Comment peut-on réussir à allier, dans un pays comme le Luxembourg, développement urbain, croissance économique, augmentation de la population et durabilité ?

C’est une grande ambition, en effet. Nous devons notamment revoir la conception et la construction des bâtiments urbains, les verdir, les rendre climatiquement neutres. Cela peut se faire de multiples manières : en utilisant les toitures pour produire de l’énergie renouvelable, cultiver des légumes ou des fruits, en gérant mieux les ressources utilisées, en concevant les immeubles et en les construisant, dès le départ, dans une logique d’économie circulaire, etc. De manière plus globale, rendre une ville durable, c’est parvenir à valoriser tous les services et espaces urbains proposés aux habitants, en replaçant l’humain et l’environnement au centre des préoccupations.

Comment le gouvernement luxembourgeois envisage-t-il cette transformation de la ville ?

C’est en regroupant nos efforts et les initiatives que nous pourrons y parvenir. La démarche ne peut se faire qu’en englobant tout le monde dans le mouvement : le gouvernement bien sûr, mais aussi les communes, les acteurs du secteur privé et les citoyens.

À cet égard, nous venons par exemple de lancer, dans la même optique que le Pacte Climat, un nouveau pacte : le « Naturpakt ». Les communes et les villes constituant des partenaires essentiels de l’État dans le domaine de la protection de la nature et de ses ressources, ce pacte leur offre la possibilité de prendre un rôle actif en matière de lutte contre la perte de la biodiversité et de solliciter le soutien de l’État par la signature d’une convention.
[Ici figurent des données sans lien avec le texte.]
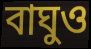
বাঘুও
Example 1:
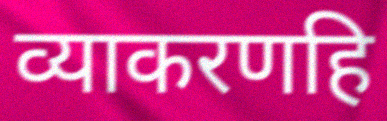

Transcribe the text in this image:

व्याकरणहि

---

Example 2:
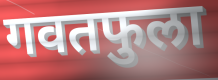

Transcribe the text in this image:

गवतफुला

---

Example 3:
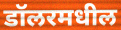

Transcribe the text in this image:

डॉलरमधील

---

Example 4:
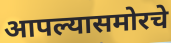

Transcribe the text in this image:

Les mesures à mettre en œuvre par les communes signataires visent, notamment, à améliorer l’état de la biodiversité en milieux urbains, ouverts, aquatiques et forestiers, sur les territoires communaux.
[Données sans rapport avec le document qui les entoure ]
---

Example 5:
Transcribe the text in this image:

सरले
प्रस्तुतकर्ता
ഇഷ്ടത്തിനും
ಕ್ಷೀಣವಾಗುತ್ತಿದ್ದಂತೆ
Nous avons également développé une stratégie nationale pour le développement de l’urban farming, qui vise à s’appuyer sur une agriculture sûre, de qualité et à prix modéré, en complément de la production de nos agriculteurs locaux. En créant des espaces de rencontre, de partage et de solidarité dans les quartiers, en permettant de retisser des liens parfois perdus, l’urban farming peut apporter un nouveau rôle social et sociétal à nos villes.

D’un point de vue économique, ce modèle permet notamment de valoriser des surfaces jusqu’à présent inutilisées et de produire, ici, ce que nous consommons également ici.
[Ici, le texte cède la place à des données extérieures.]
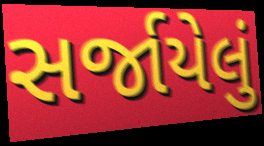
સર્જાયેલું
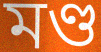
মণ্ড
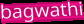
bagwathi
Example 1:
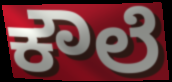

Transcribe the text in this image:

ಕೌಲೆ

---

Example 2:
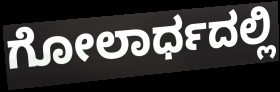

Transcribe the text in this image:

ಗೋಲಾರ್ಧದಲ್ಲಿ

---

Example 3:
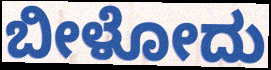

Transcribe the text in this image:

ಬೀಳೋದು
La crise sanitaire a démontré une certaine vulnérabilité de notre modèle économique et renforcé l’intérêt des citoyens pour les circuits courts et la consommation locale. La situation actuelle peut donc constituer un levier au changement, un événement qui peut porter et accélérer cette transition nécessaire. Même si ce n’est, bien sûr, pas suffisant pour aboutir à une réelle transformation.

Concrètement, quelles sont les actions mises en place jusqu’à présent pour transformer la ville ?

Avant tout, en tant que gouvernement, nous avons notre rôle à jouer. Nous devons montrer l’exemple, investir dans la bonne direction. C’est ce que nous avons commencé à faire, avec le bâtiment de notre Administration de la nature et des forêts, qui produit plus d’énergie qu’il n’en consomme. Nous avons également beaucoup investi ces dernières années dans les transports en commun et la mobilité douce.

Parallèlement, nous devons encourager le déploiement des projets pilotes, pour démontrer qu’une « autre » ville est possible. Ceux-ci doivent en effet permettre de mieux comprendre quels sont les atouts d’une transformation de la ville pour les citoyens mais également quels en sont les impacts sociaux et les retombées économiques. Dans cette optique, le gouvernement a déjà mis en place différentes initiatives. Je pense par exemple au grand projet qui anime la ville de Wiltz, en tant que hotspot national pour l’économie circulaire, à l’éco-village Benu à Esch-sur-Alzette, ou encore à la création du quartier « Verger Ermesinde – Vivre sans voiture » au Limpertsberg, initié par la Ville de Luxembourg.

Enfin, nous devons inciter et permettre aux communes de revoir les règlementations qui pourraient constituer un obstacle au développement de nos cités. Ce sont toutes ces démarches mises bout à bout qui permettront de construire la ville de demain.